Diode Laser Photocoagulation Application

Diode laser therapy for retinopathy of prematurity is undertaken under general anesthesia. Laser pulses are applied to all non-vascularized areas of the retina during this procedure, inhibiting subsequent vascular development in these areas.

Vitreoretinal Surgery (Vitrectomy)

Vitrectomy surgery for premature retinopathy closely mirrors the approach used in adults.

Advancements in Retinopathy of Prematurity Treatment:

In recent years, the treatment landscape for retinopathy of prematurity has witnessed notable progress, particularly with the introduction of intraocular anti-VEGF injections. The success rates have seen a marked increase, as evidenced by findings from the BEATROP study. Notably, the study revealed a significantly lower recurrence rate of 4.3% with anti-VEGF treatment compared to 21.9% with diode laser treatment in cases of stage 3 disease. This statistically significant difference underscores the efficacy and promising outcomes associated with the use of intraocular anti-VEGF injections in advancing the treatment of retinopathy of prematurity

Frequently Asked Questions about Retinopathy of Prematurity:

1. What is the First Examination Time for Retinopathy of Prematurity?
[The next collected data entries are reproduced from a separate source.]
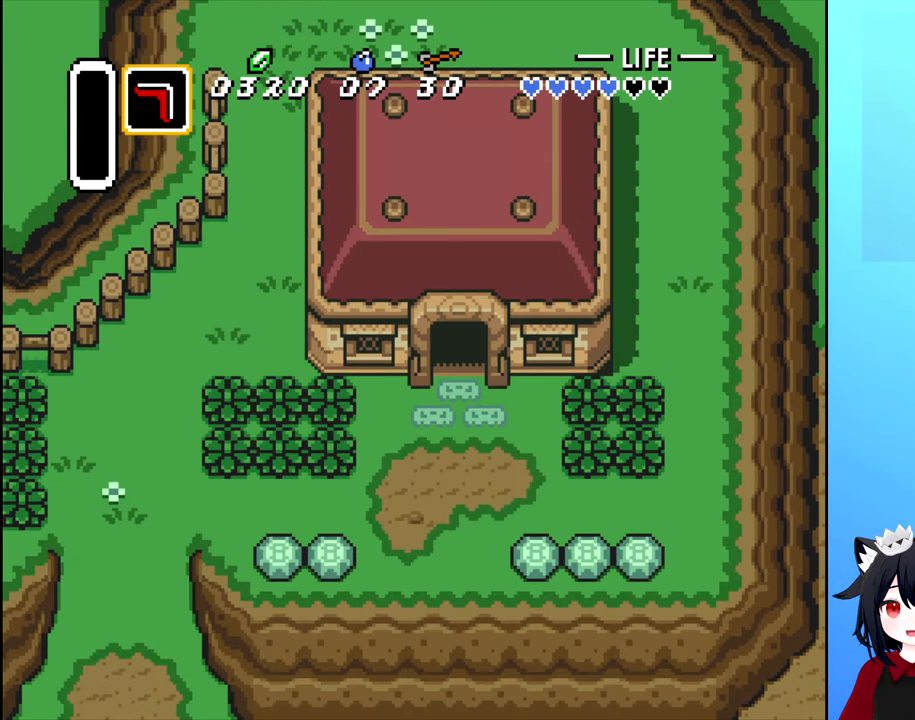
{"buttons": ["DPAD_DOWN"], "events": [[200, "DPAD_DOWN", "down"]]}
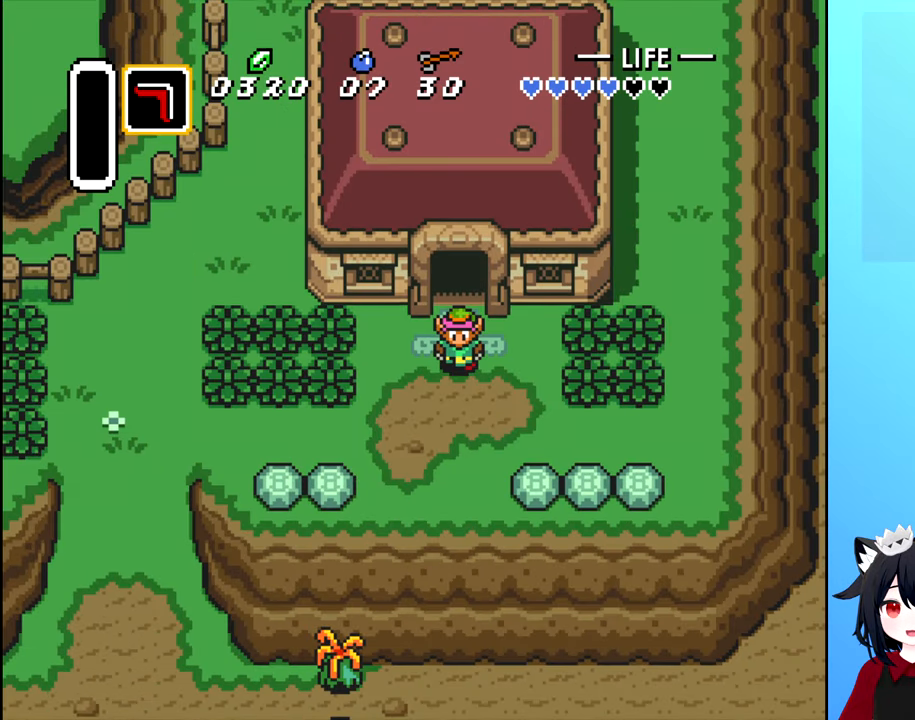
{"buttons": [], "events": [[100, "DPAD_DOWN", "up"]]}
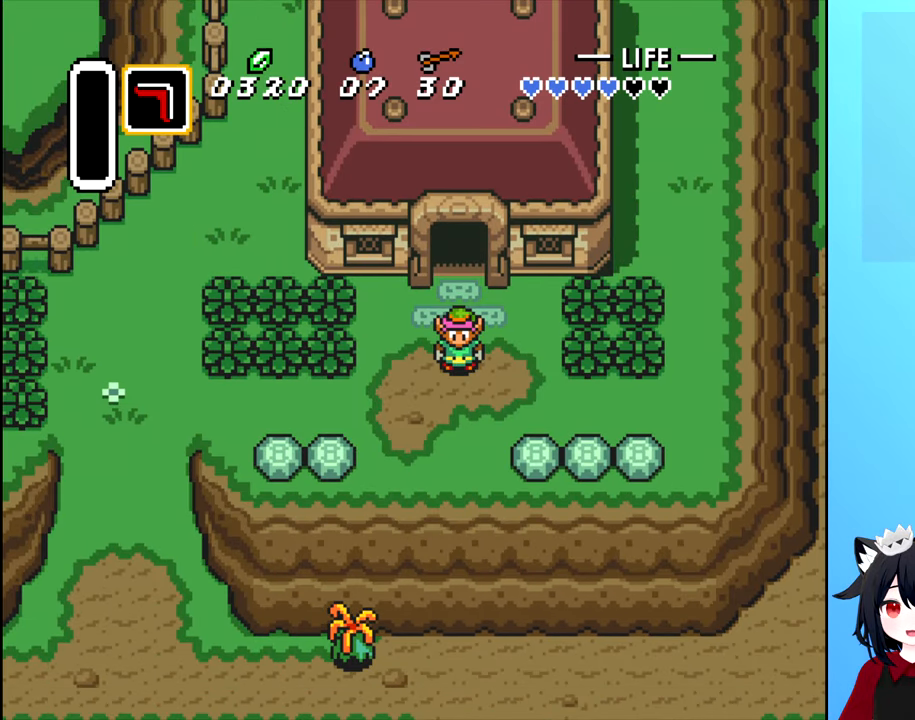
{"buttons": [], "events": [[300, "Y", "down"], [400, "Y", "up"]]}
According to international guidelines, screening for retinopathy of prematurity begins four weeks after birth for babies born at 27 weeks or later. For infants born at or before 26 weeks, the initial examination occurs when the baby reaches the 31st week.

2. How is ROP Examination Done in Babies?

Prior to the examination, eye drops are administered to dilate the pupils. After dilation, a numbing drop is applied. The examination involves indirect ophthalmoscopy using a hand-held lens and a depressor to gently press on the eye.

3. What are the reasons for bloodshot eyes in babies after ROP examination?

Eye redness post-examination is common and often attributed to the use of a depressor during the exam. While it may cause initial concern, this bleeding typically heals spontaneously within 10-15 days and does not necessitate treatment. If redness persists with flaking, consulting an ophthalmologist is recommended.

4. What Problems May Babies with ROP Encounter in the Future?

Even with treatment, babies with retinopathy of prematurity are at a higher risk of requiring glasses in the future, along with potential issues like strabismus, amblyopia, and retinal tears.

5. Situations That May Occur in the Future in Untreated Babies with Retinopathy of Prematurity:

Immediate treatment is crucial for babies diagnosed with retinopathy of prematurity. Left untreated, there is a risk of complete blindness.

6. What are the Rates of Retinopathy of Prematurity in Babies?

Annually, approximately 14,000 premature babies in the United States are diagnosed with ROP. Of these cases, 8% to 11% require treatment. According to CRYO-ROP study data, ROP develops in 66% of babies with a birth weight below 1,250 g and in 82% of babies with a birth weight below 1,000 g.